### SOURCE INFORMATION ###

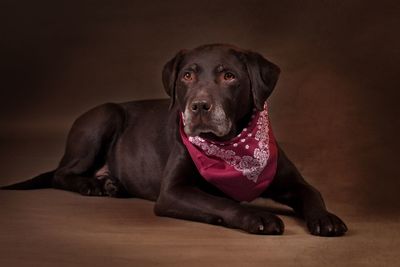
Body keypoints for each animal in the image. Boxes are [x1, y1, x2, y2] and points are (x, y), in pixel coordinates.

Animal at [1, 45, 346, 238]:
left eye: (229, 76)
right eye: (187, 76)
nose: (199, 106)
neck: (231, 147)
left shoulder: (290, 180)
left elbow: (312, 191)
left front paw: (325, 218)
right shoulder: (173, 192)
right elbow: (222, 201)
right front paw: (257, 216)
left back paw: (111, 184)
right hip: (105, 116)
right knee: (61, 175)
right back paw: (92, 185)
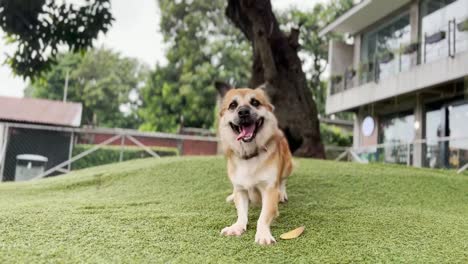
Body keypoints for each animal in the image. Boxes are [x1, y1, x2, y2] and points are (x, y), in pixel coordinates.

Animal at [216, 81, 292, 244]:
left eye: (255, 103)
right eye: (233, 105)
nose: (243, 112)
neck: (249, 155)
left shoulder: (269, 190)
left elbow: (263, 217)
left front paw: (263, 234)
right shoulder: (241, 189)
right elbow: (241, 213)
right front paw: (237, 227)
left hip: (288, 166)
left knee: (283, 180)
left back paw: (282, 193)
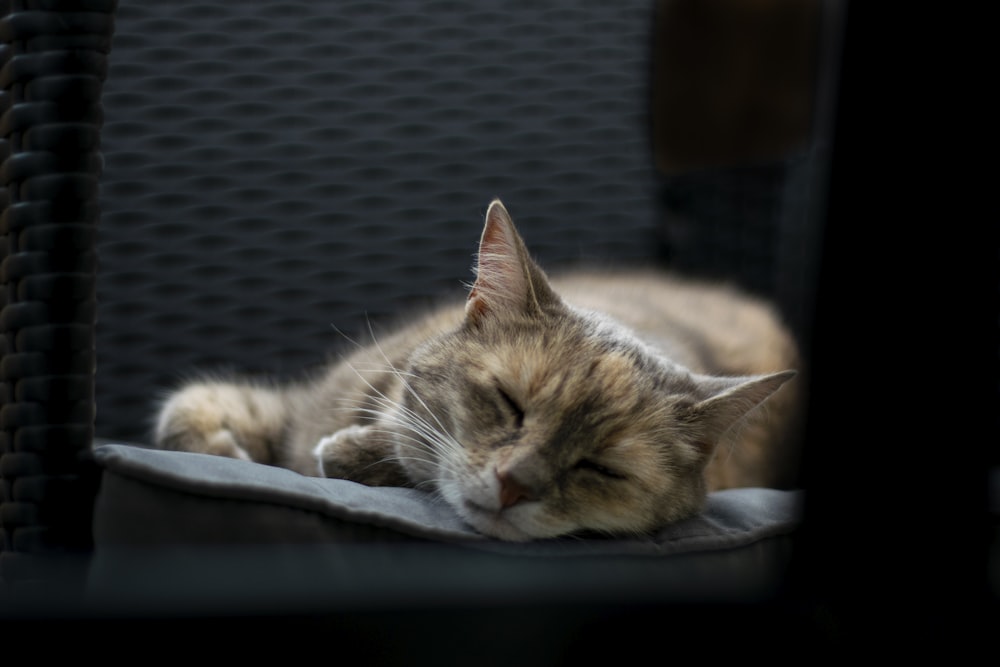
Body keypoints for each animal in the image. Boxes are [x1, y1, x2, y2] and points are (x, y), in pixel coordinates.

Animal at [152, 200, 800, 544]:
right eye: (509, 401)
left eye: (602, 467)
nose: (515, 484)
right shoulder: (298, 409)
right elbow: (192, 408)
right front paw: (223, 449)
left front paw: (361, 454)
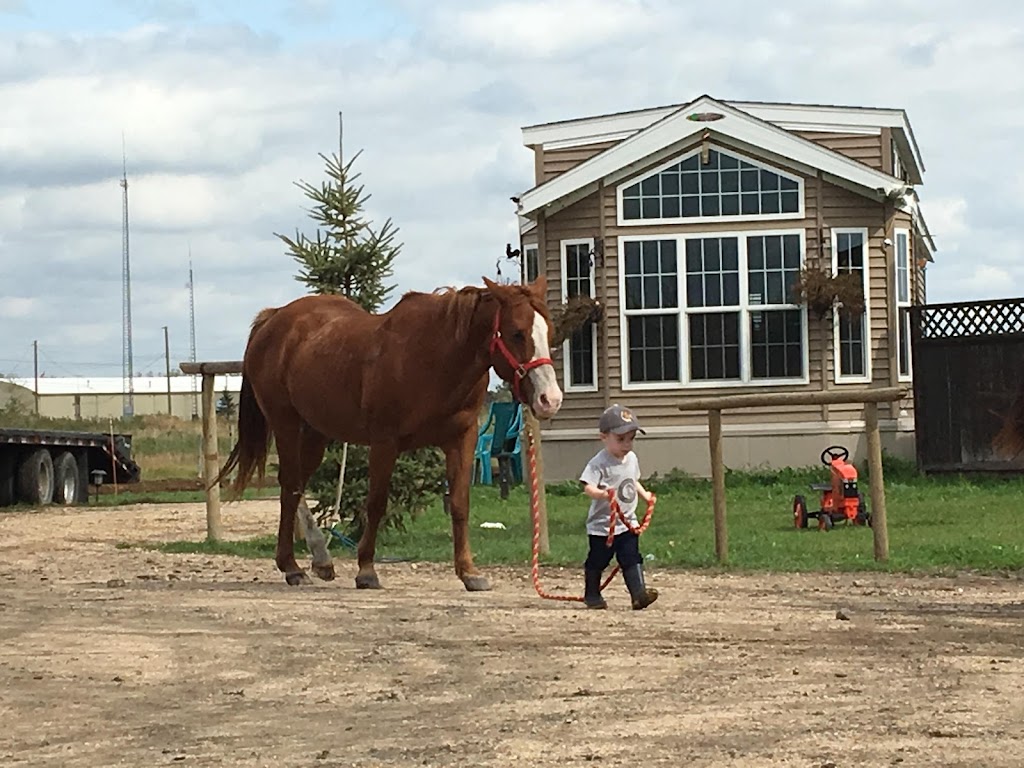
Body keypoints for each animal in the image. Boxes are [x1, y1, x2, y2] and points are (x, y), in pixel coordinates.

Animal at [216, 280, 565, 593]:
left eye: (548, 333)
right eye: (517, 333)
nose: (550, 399)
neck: (435, 358)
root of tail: (273, 318)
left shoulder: (461, 440)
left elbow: (459, 505)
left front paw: (469, 572)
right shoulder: (385, 442)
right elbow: (376, 504)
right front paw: (366, 570)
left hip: (316, 431)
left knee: (297, 485)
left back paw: (321, 560)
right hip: (286, 423)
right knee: (290, 488)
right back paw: (292, 567)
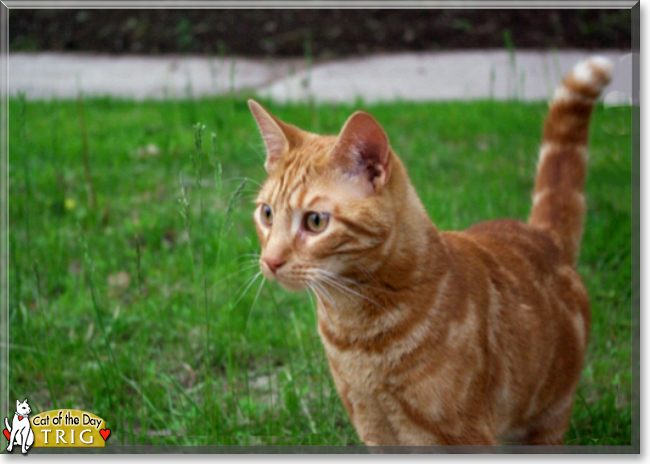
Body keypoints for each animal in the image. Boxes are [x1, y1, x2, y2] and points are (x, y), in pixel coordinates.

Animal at [246, 56, 612, 448]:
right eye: (266, 214)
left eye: (315, 221)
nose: (270, 261)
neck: (358, 332)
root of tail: (541, 235)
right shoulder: (374, 429)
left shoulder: (461, 436)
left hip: (546, 421)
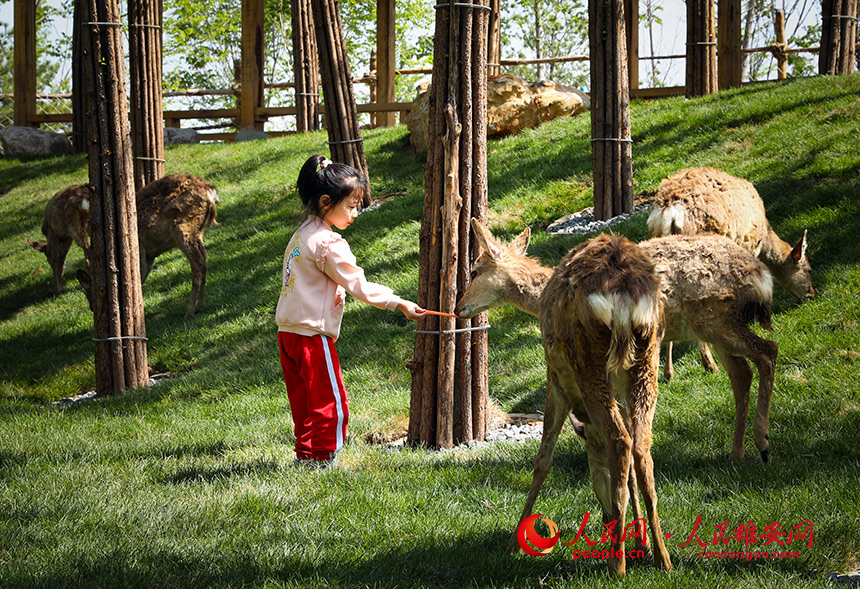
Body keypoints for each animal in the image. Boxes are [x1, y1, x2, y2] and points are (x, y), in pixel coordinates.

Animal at [30, 172, 220, 316]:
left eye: (90, 292)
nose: (92, 309)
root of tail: (210, 192)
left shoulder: (140, 250)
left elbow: (138, 279)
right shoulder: (148, 252)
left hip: (183, 228)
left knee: (198, 264)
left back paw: (189, 310)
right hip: (198, 231)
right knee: (204, 262)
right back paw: (201, 305)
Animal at [456, 219, 672, 576]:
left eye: (474, 270)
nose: (459, 308)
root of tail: (625, 291)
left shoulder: (555, 376)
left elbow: (543, 460)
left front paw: (513, 543)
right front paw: (638, 539)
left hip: (586, 359)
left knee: (620, 439)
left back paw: (617, 563)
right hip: (646, 358)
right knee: (641, 444)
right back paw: (661, 557)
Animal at [460, 220, 784, 464]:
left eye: (474, 271)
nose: (459, 306)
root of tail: (763, 279)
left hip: (716, 318)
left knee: (768, 351)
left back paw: (764, 444)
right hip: (715, 329)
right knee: (742, 374)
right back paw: (736, 453)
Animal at [648, 164, 808, 382]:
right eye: (807, 268)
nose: (812, 293)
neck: (765, 236)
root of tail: (667, 214)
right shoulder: (748, 243)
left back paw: (669, 372)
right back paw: (710, 364)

###

Up to and including the line that holds "right elbow: (192, 408)", restate word for word each line of the records from their start, and only those lines, leaving out the pictures.

Body keypoints for each animal in the image. Boxes are [x1, y1, x2, y2] and points are (x, y), in pixel coordinates.

Animal at [1, 45, 346, 238]:
left eye: (229, 76)
right eye: (187, 76)
nose: (199, 106)
neck: (231, 147)
left shoulder: (290, 180)
left elbow: (312, 191)
left front paw: (325, 218)
right shoulder: (173, 192)
right elbow: (222, 201)
right front paw: (257, 216)
left back paw: (111, 184)
right hip: (105, 116)
right knee: (61, 175)
right back paw: (92, 185)
Body keypoints for each animal in the image. Boxes are [x1, y1, x2, y2] and points are (x, y), in pixel coordinates.

Animal at [216, 81, 292, 244]:
left eye: (255, 103)
right eye: (233, 105)
nose: (243, 112)
neck: (249, 155)
left shoulder: (269, 190)
left elbow: (263, 217)
left front paw: (263, 234)
right shoulder: (241, 189)
right elbow: (241, 213)
right front paw: (237, 227)
left hip: (288, 166)
left knee: (283, 180)
left back paw: (282, 193)
Body keypoints for each animal in the image. Boxes are [x1, y1, x2, y2] and points are (x, y), in pixel coordinates.

Animal at [152, 200, 800, 544]:
right eye: (509, 401)
left eye: (602, 467)
nose: (515, 484)
right shoulder: (298, 409)
right elbow: (192, 408)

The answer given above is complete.